# Working With the Data¶

In this section, we have guidelines for how to get the most out of the Proximity dataset. These tips are useful for modeling, visualizing, and understanding the data.

## Aggregation¶

It is commonly necessary to aggregate Proximity scores for analysis. This type of aggregation occurs when looking to get an overall score for a radius around a location, for example.

The recommended way of aggregating data is to use a weighted average where the weight is the Volume Index included in the data. The process below details how to calculate the weighted average score for a given segment. For an expanded version of this process, please see our weighted average example spreadsheet.

### Example Aggregation¶

In this example, we are going to calculate the weighted average score for the Bookish segment (EA01).

Block Group ID Trade Area EA01: Bookish Volume Index Volume * Segment
100030149073 TA1 8.12 0.09 0.73
100030149081 TA1 27.27 1.08 29.45
100030149091 TA1 4.14 0.29 1.2
100030149092 TA1 2.35 0.69 1.62
100030149093 TA1 0.14 3.74 0.52
100030149094 TA1 5.55 1.73 9.61
100030150001 TA1 8.12 0.09 0.73

This table provides values for an example of aggregating Proximity data. Column 3 shows the scores for one segment. Column 4 shows the volume index score for each of the given block groups. Column 5 is generated by multiplying columns 3 and 4.

$Weighted \, Average = \frac{sum(volume * segment)}{sum(volume)} = \frac{44.91}{7.90} = 5.68$

Note: In this example, each of these block groups intersects with a radius ring. Accordingly, they are all part of TA1 (trade area 1).

When looking to aggregate Proximity data, the size of the selected radius or geography can have a large effect on results. For best results (especially in a modeling environment), it makes sense to try multiple radii with the data and see how it performs. For different use cases, sometimes smaller or larger radii are appropriate. Sometimes using both small and large radii together can have a strong effect on the model and provide different insights.

While there is definitely room for experimentation on what provides the best performance for your particular model, the upper limit that we usually recommend is a 5-mile radius.
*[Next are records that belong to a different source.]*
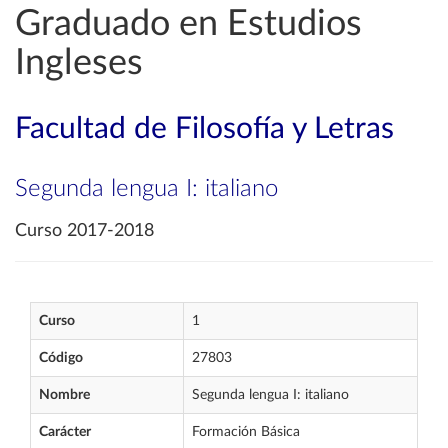
Graduado en Estudios
Ingleses
Facultad de Filosofía y Letras
Segunda lengua I: italiano
Curso 2017-2018
Curso
1
Código
27803
Nombre
Segunda lengua I: italiano
Carácter
Formación Básica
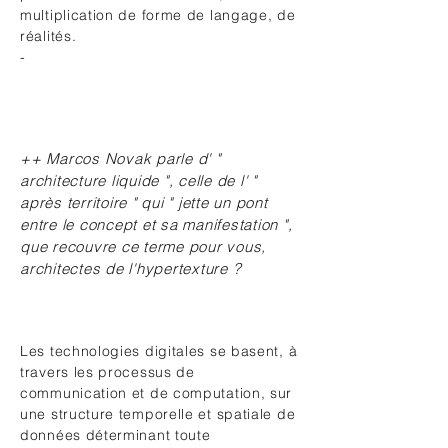
multiplication de forme de langage, de
réalités.
-
++ Marcos Novak parle d' "
architecture liquide ", celle de l' "
après territoire " qui " jette un pont
entre le concept et sa manifestation ",
que recouvre ce terme pour vous,
architectes de l'hypertexture ?
Les technologies digitales se basent, à
travers les processus de
communication et de computation, sur
une structure temporelle et spatiale de
données déterminant toute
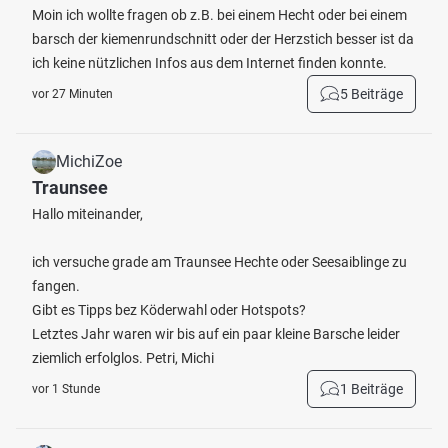
Moin ich wollte fragen ob z.B. bei einem Hecht oder bei einem
barsch der kiemenrundschnitt oder der Herzstich besser ist da
ich keine nützlichen Infos aus dem Internet finden konnte.
5 Beiträge
vor 27 Minuten
MichiZoe
Traunsee
Hallo miteinander,
ich versuche grade am Traunsee Hechte oder Seesaiblinge zu
fangen.
Gibt es Tipps bez Köderwahl oder Hotspots?
Letztes Jahr waren wir bis auf ein paar kleine Barsche leider
ziemlich erfolglos. Petri, Michi
1 Beiträge
vor 1 Stunde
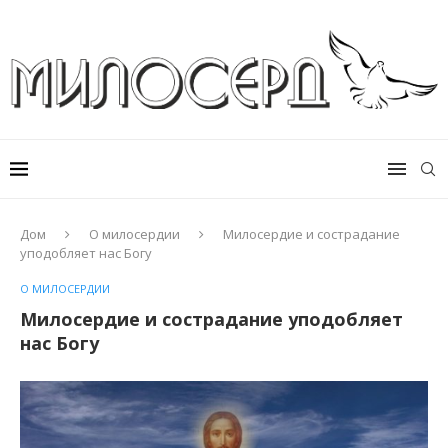
Дом
О милосердии
Милосердие и сострадание
уподобляет нас Богу
О МИЛОСЕРДИИ
Милосердие и сострадание уподобляет
нас Богу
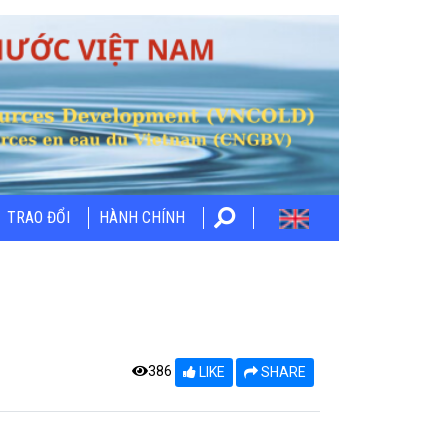
TRAO ĐỔI
HÀNH CHÍNH
386
LIKE
SHARE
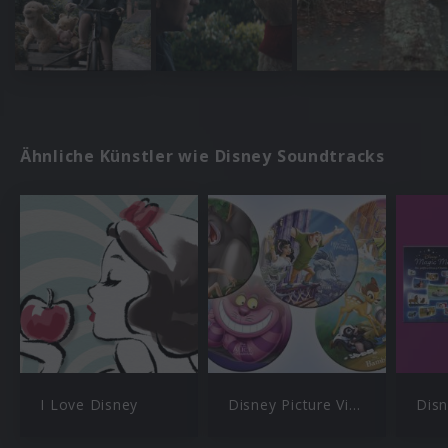
Ähnliche Künstler wie Disney Soundtracks
I Love Disney
Disney Picture Vinyl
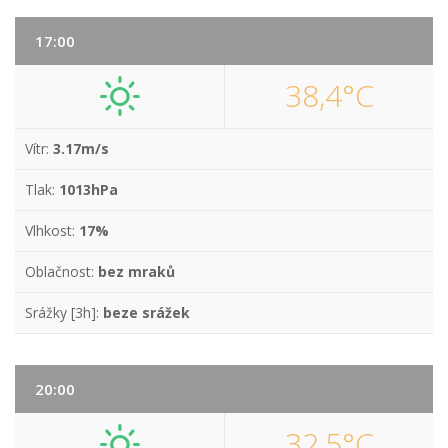
17:00
38,4°C
Vítr:
3.17m/s
Tlak:
1013hPa
Vlhkost:
17%
Oblačnost:
bez mraků
Srážky [3h]:
beze srážek
20:00
32,5°C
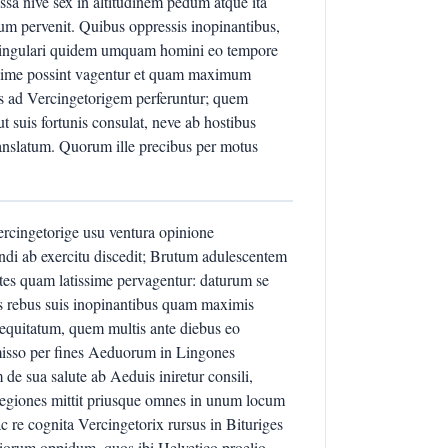
ssa nive sex in altitudinem pedum atque ita
um pervenit. Quibus oppressis inopinantibus,
 singulari quidem umquam homini eo tempore
issime possint vagentur et quam maximum
iis ad Vercingetorigem perferuntur; quem
t suis fortunis consulat, neve ab hostibus
ranslatum. Quorum ille precibus per motus
ercingetorige usu ventura opinione
ndi ab exercitu discedit; Brutum adulescentem
uites quam latissime pervagentur: daturum se
tis rebus suis inopinantibus quam maximis
 equitatum, quem multis ante diebus eo
rmisso per fines Aeduorum in Lingones
 de sua salute ab Aeduis iniretur consili,
s legiones mittit priusque omnes in unum locum
c re cognita Vercingetorix rursus in Bituriges
iorum oppidum, quos ibi Helvetico proelio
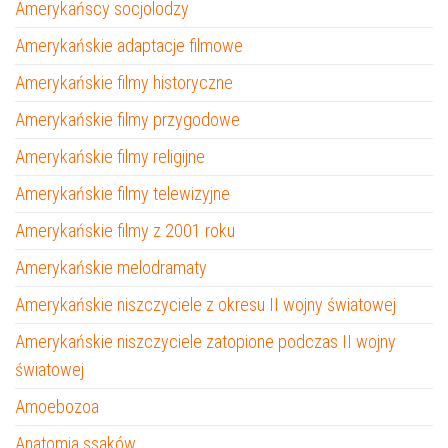
Amerykańscy socjolodzy
Amerykańskie adaptacje filmowe
Amerykańskie filmy historyczne
Amerykańskie filmy przygodowe
Amerykańskie filmy religijne
Amerykańskie filmy telewizyjne
Amerykańskie filmy z 2001 roku
Amerykańskie melodramaty
Amerykańskie niszczyciele z okresu II wojny światowej
Amerykańskie niszczyciele zatopione podczas II wojny
światowej
Amoebozoa
Anatomia ssaków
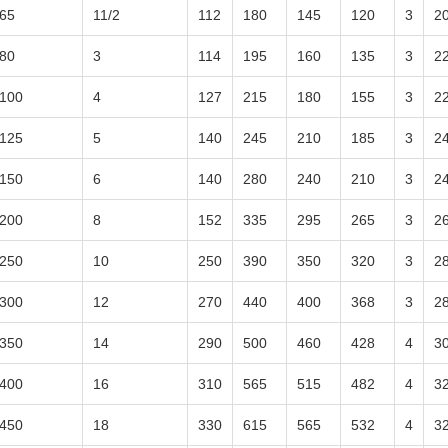
65
11/2
112
180
145
120
3
2
80
3
114
195
160
135
3
2
100
4
127
215
180
155
3
2
125
5
140
245
210
185
3
2
150
6
140
280
240
210
3
2
200
8
152
335
295
265
3
2
250
10
250
390
350
320
3
2
300
12
270
440
400
368
3
2
350
14
290
500
460
428
4
3
400
16
310
565
515
482
4
3
450
18
330
615
565
532
4
3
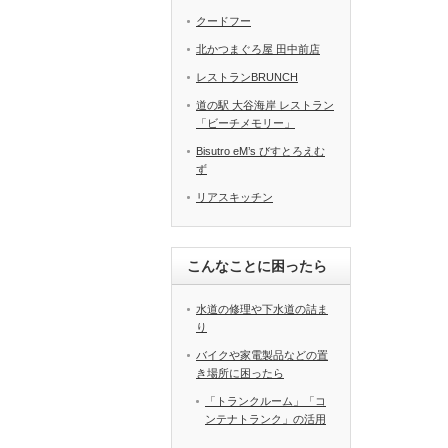
クードフー
北かつまぐろ屋 田中前店
レストランBRUNCH
道の駅 大谷海岸 レストラン
「ビーチメモリー」
Bisutro eM’s びすとろえむ
ず
リアスキッチン
こんなことに困ったら
水道の修理や下水道の詰ま
り
バイクや家電製品などの置
き場所に困ったら
「トランクルーム」「コ
ンテナトランク」の活用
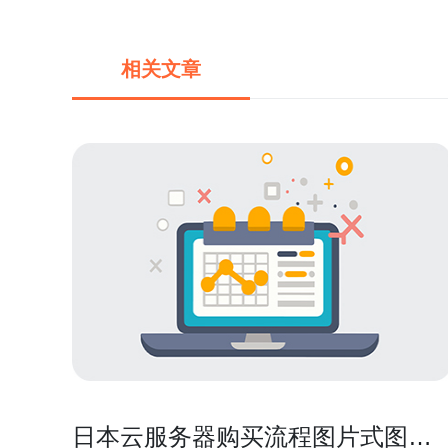
相关文章
日本云服务器购买流程图片式图解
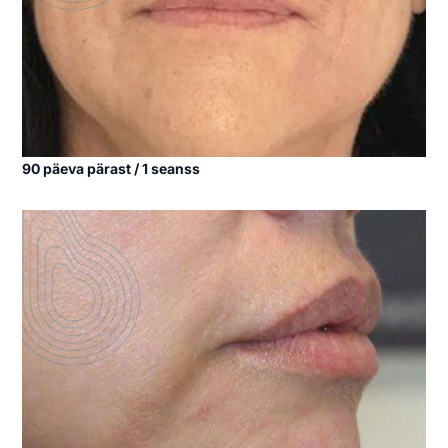
90 päeva pärast / 1 seanss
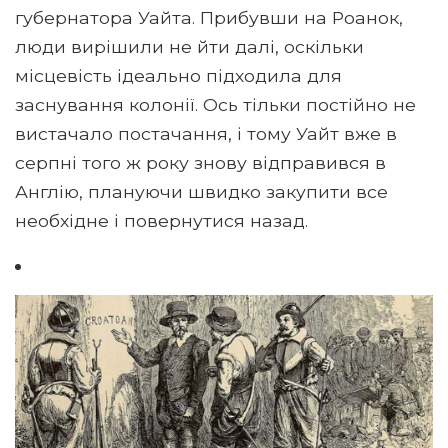
губернатора Уайта. Прибувши на Роанок,
люди вирішили не йти далі, оскільки
місцевість ідеально підходила для
заснування колонії. Ось тільки постійно не
вистачало постачання, і тому Уайт вже в
серпні того ж року знову відправився в
Англію, плануючи швидко закупити все
необхідне і повернутися назад.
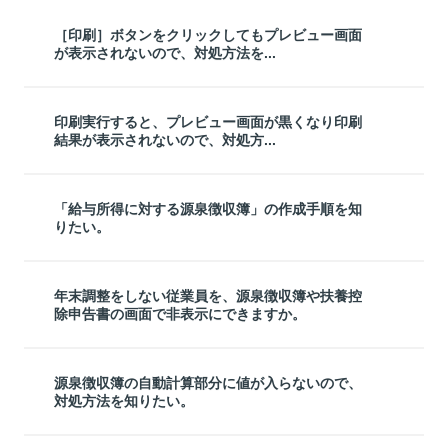
［印刷］ボタンをクリックしてもプレビュー画面
が表示されないので、対処方法を...
印刷実行すると、プレビュー画面が黒くなり印刷
結果が表示されないので、対処方...
「給与所得に対する源泉徴収簿」の作成手順を知
りたい。
年末調整をしない従業員を、源泉徴収簿や扶養控
除申告書の画面で非表示にできますか。
源泉徴収簿の自動計算部分に値が入らないので、
対処方法を知りたい。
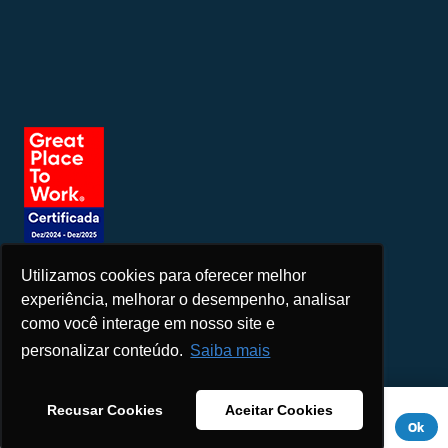
Utilizamos cookies para oferecer melhor
Seja um patrocinador
experiência, melhorar o desempenho, analisar
como você interage em nosso site e
personalizar conteúdo.
Saiba mais
Este site usa cookies para melhorar sua experiência. Se você
Recusar Cookies
Aceitar Cookies
continuar a usar este site, você concorda com ele.
Aviso de
Ok
Privacidade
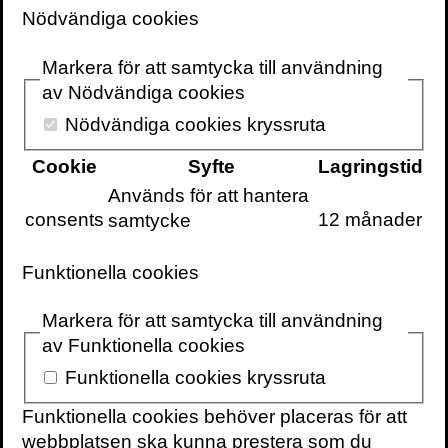
känsla av igenkännande från ett avlägset
Nödvändiga cookies
förflutet och upplevelsen av att något är
konstigt. Man känner igen situationen, men
Markera för att samtycka till användning
vet samtidigt att man aldrig upplevt det
av Nödvändiga cookies
förut. Om man varit med om det glömmer
Nödvändiga cookies kryssruta
man det inte. Det har varit känt i skrift
sedan kyrkofadern Augustinus tid och
Cookie
Syfte
Lagringstid
vetenskapligt diskuterat sedan 1800-talet.
Används för att hantera
Benämningen är déjà vu och betyder i
consents
12 månader
samtycke
svensk översättning ”redan sett”.
Funktionella cookies
Förklaringarna är många. Man har
föreslagit att synkroniciteten mellan
Markera för att samtycka till användning
hjärnhalvorna tillfälligt rubbas eller att man
av Funktionella cookies
har en störning i tidsuppfattningen och
förlägger nutid till dåtid. Sigmund Freud
Funktionella cookies kryssruta
hävdade att en upplevd situation har
Funktionella cookies behöver placeras för att
likheter med en tidigare förtryckt fantasi. I
webbplatsen ska kunna prestera som du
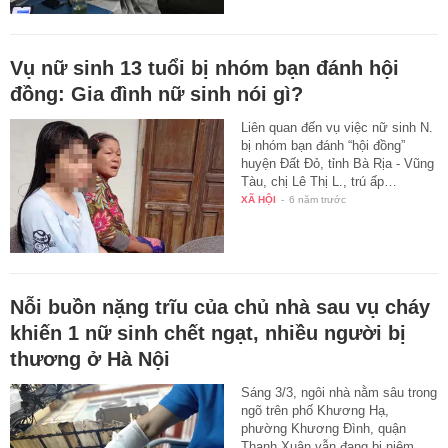
Vụ nữ sinh 13 tuổi bị nhóm bạn đánh hội
đồng: Gia đình nữ sinh nói gì?
Liên quan đến vụ việc nữ sinh N.
bị nhóm bạn đánh “hội đồng”
huyện Đất Đỏ, tỉnh Bà Rịa - Vũng
Tàu, chị Lê Thị L., trú ấp…
XÃ HỘI
-
6 năm trước
Nỗi buồn nặng trĩu của chủ nhà sau vụ cháy
khiến 1 nữ sinh chết ngạt, nhiều người bị
thương ở Hà Nội
Sáng 3/3, ngôi nhà nằm sâu trong
ngõ trên phố Khương Hạ,
phường Khương Đình, quận
Thanh Xuân vẫn đang bị niêm…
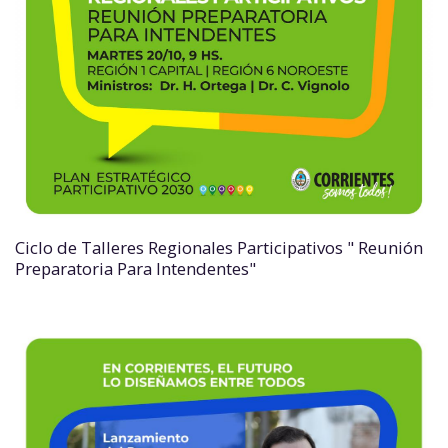
Ciclo de Talleres Regionales Participativos " Reunión
Preparatoria Para Intendentes"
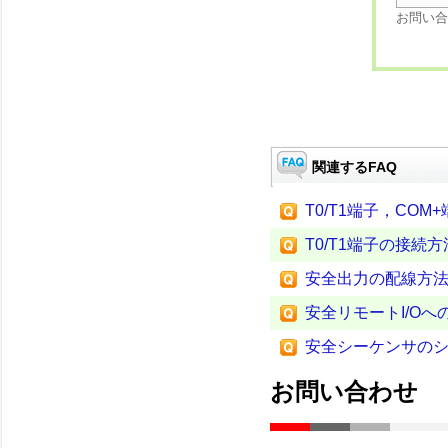
お問い合
関連するFAQ
T0/T1端子，CO
T0/T1端子の接続
安全出力の配線方
安全リモートI/O
安全シーケンサの
お問い合わせ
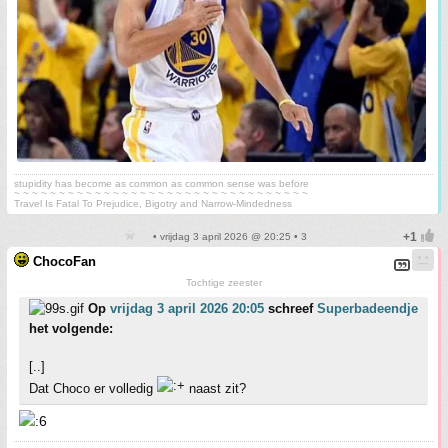
stupidity has become as common as common sense was before
~ ~ ~ ~ ~ ~ ~ ~ ~ ~ ~ ~ ~ ~ ~ ~ ~ ~ ~ ~ ~ ~ ~ ~ ~ ~ ~ ~ ~ ~ ~ ~ ~
Travel Is Fatal To Prejudice, Bigotry and Narrow-Mindedness
• vrijdag 3 april 2026 @ 20:25 • 3
ChocoFan
Tochtige zeester
Op
vrijdag 3 april 2026 20:05
schreef
Superbadeendje
het volgende:
[..]
Dat Choco er volledig
naast zit?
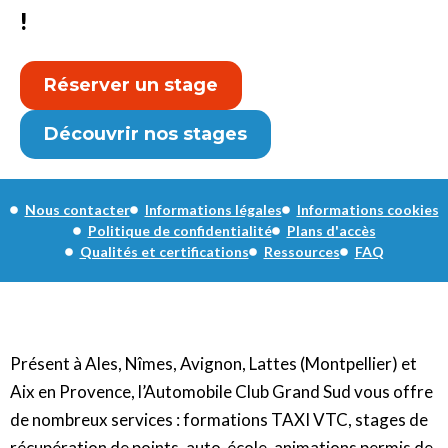
!
Réserver un stage
Découvrir nos stages
Nous contacter
Informations légales
Informations cookies
Politique de confidentialité
Plans d'accès
Qualités et certifications
Ressources
FAQ
Présent à Ales, Nîmes, Avignon, Lattes (Montpellier) et
Aix en Provence, l’Automobile Club Grand Sud vous offre
de nombreux services : formations TAXI VTC, stages de
récupération de points, auto-école, animations permis de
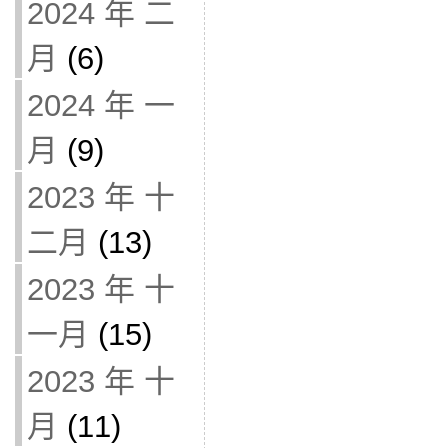
2024 年 二
月
(6)
2024 年 一
月
(9)
2023 年 十
二月
(13)
2023 年 十
一月
(15)
2023 年 十
月
(11)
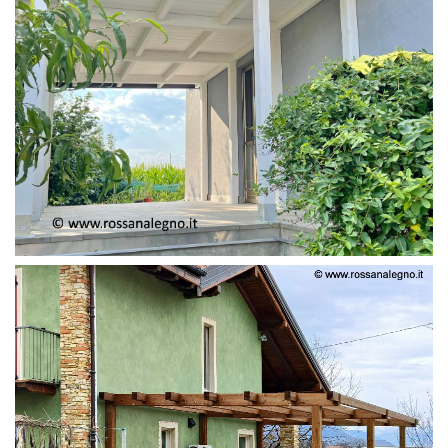
PERGOLA ADOSSATA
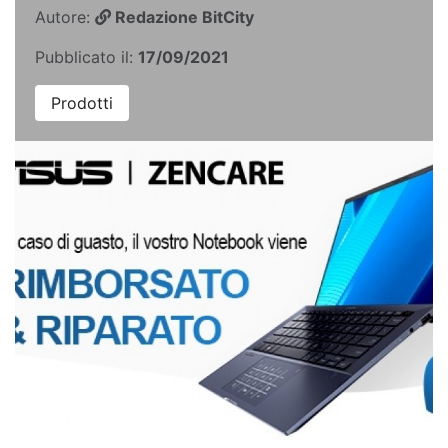
Autore:
Redazione BitCity
Pubblicato il:
17/09/2021
Prodotti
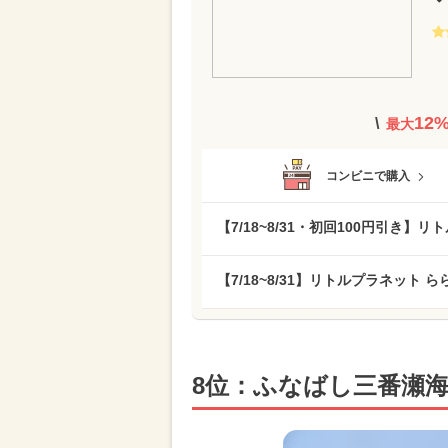
12
最大
コンビニで購入
【7/18~8/31・初回100円引き】
【7/18~8/31】リトルプラネット ら
8位：ふなばし三番瀬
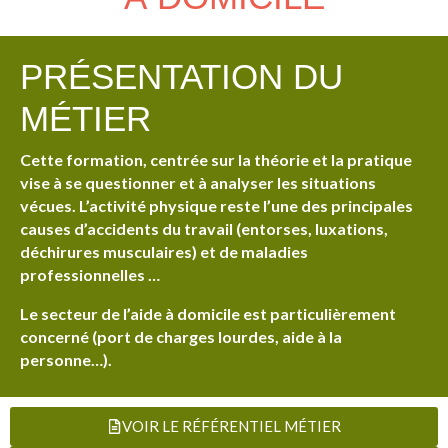
PRÉSENTATION DU
MÉTIER
Cette formation, centrée sur la théorie et la pratique
vise à se questionner et à analyser les situations
vécues. L’activité physique reste l’une des principales
causes d’accidents du travail (entorses, luxations,
déchirures musculaires) et de maladies
professionnelles …
Le secteur de l’aide à domicile est particulièrement
concerné (port de charges lourdes, aide à la
personne…).
VOIR LE RÉFÉRENTIEL MÉTIER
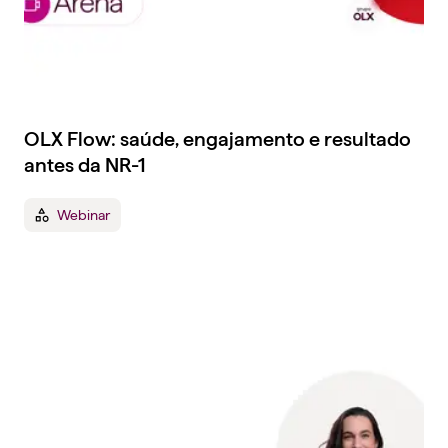
OLX Flow: saúde, engajamento e resultado
antes da NR-1
Webinar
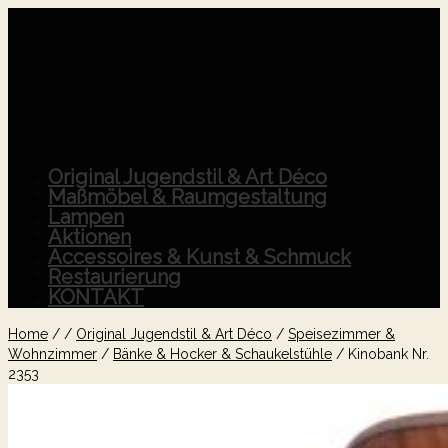
Original Jugendstil & Art Déco
Maßmöbel & Raumgestaltung
Lampen
Aktionen
Accessoires & Kunst & Schmuck
Restaurierung
KONTAKT
Home
/
/
Original Jugendstil & Art Déco
/
Speisezimmer &
Wohnzimmer
/
Bänke & Hocker & Schaukelstühle
/
Kinobank Nr.
2353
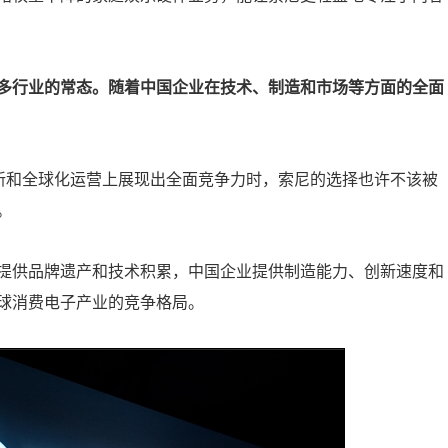
更多行业的常态。随着中国企业在技术、制造和市场等方面的全面
创新和全球化运营上展现出全面竞争力时，索尼的选择也许不该被
。
提供品牌遗产和技术积累，中国企业提供制造能力、创新速度和
球消费电子产业的竞争格局。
The larger the radius, the more likely that aggregate values will score closer to the national average. We typically use radii no smaller than 0.25 miles, though it is possible to go below that. Aggregating across custom trade areas can be appropriate as well.

Our standard recommendation is to start by testing .25, .5, and 1-mile radii, looking for best performance.

## Regional vs. National Datasets¶

National datasets are commonly used with Proximity data and often strong relationships can be discovered between performance at a national level and Proximity data. While we often see these strong relationships, we often see relationships between variables at a regional level as well. Given a large nationwide dataset, it is definitely recommended to explore the data at both levels.

There is observed regional variation in Proximity data. For example, the segment Praise and Worship is known to score more highly in the South of the US.

## Variable Selection: How many variables are appropriate?¶

Proximity data comes with scores for up to 72 unique social segments and 19 indexes. Deciding how many to use in a predictive model certainly varies by use case. In the creation of these segments and indexes, we took care to select segments that reflect real-life behaviors and interests while not being so similar to each other to be picking up on the exact same types of behavior.

Put succinctly, while there are relationships between segments, they are all distinct and represent different patterns of behavior.

When looking to limit the variables selected for a model, common practices apply. For example, using feature importances, correlations, recursive feature elimination, greedy stepwise selection, and many more techniques are all valid ways to work with the data.

## Can variables be combined?¶

While there are relationships between variables, each is distinct and represents a unique pattern of behavior found in social media. In our taxonomy, variables are grouped for organization and readability purposes. In most use cases, it is recommended to use segments individually. However, it can be useful to create indexes or use dimensionality reduction techniques for modeling (such as PCA). One example index might be:

Brand Index: Combining the top 3 variables that show up around a brand’s location. For example, for the retail store Shinola, the “Shinola Index":

$Shinola \, Index = \frac{Coffee \, Connoisseur + Bookish + Girl \, Squad}{3}$

Often, standard indexes of variables come with the data. You can learn more about these in the Dataset Structure section.

## Building a Model with Proximity Data¶

Our datasets are designed to be as easy as possible to use for modeling. In the exploratory phase, it can be helpful to run correlations between Proximity data and the target variable.

In the modeling stage, common ways for evaluating the data are:

1. Build a model with just Geosocial data.
2. Integrate Geosocial data with other data sources into a model (possibly an already created model).
3. Use Geosocial data to predict the residuals of an existing model.

In particular, we recommend that users always make sure to attempt #2, as relationships between Geosocial data and other data can be particularly powerful.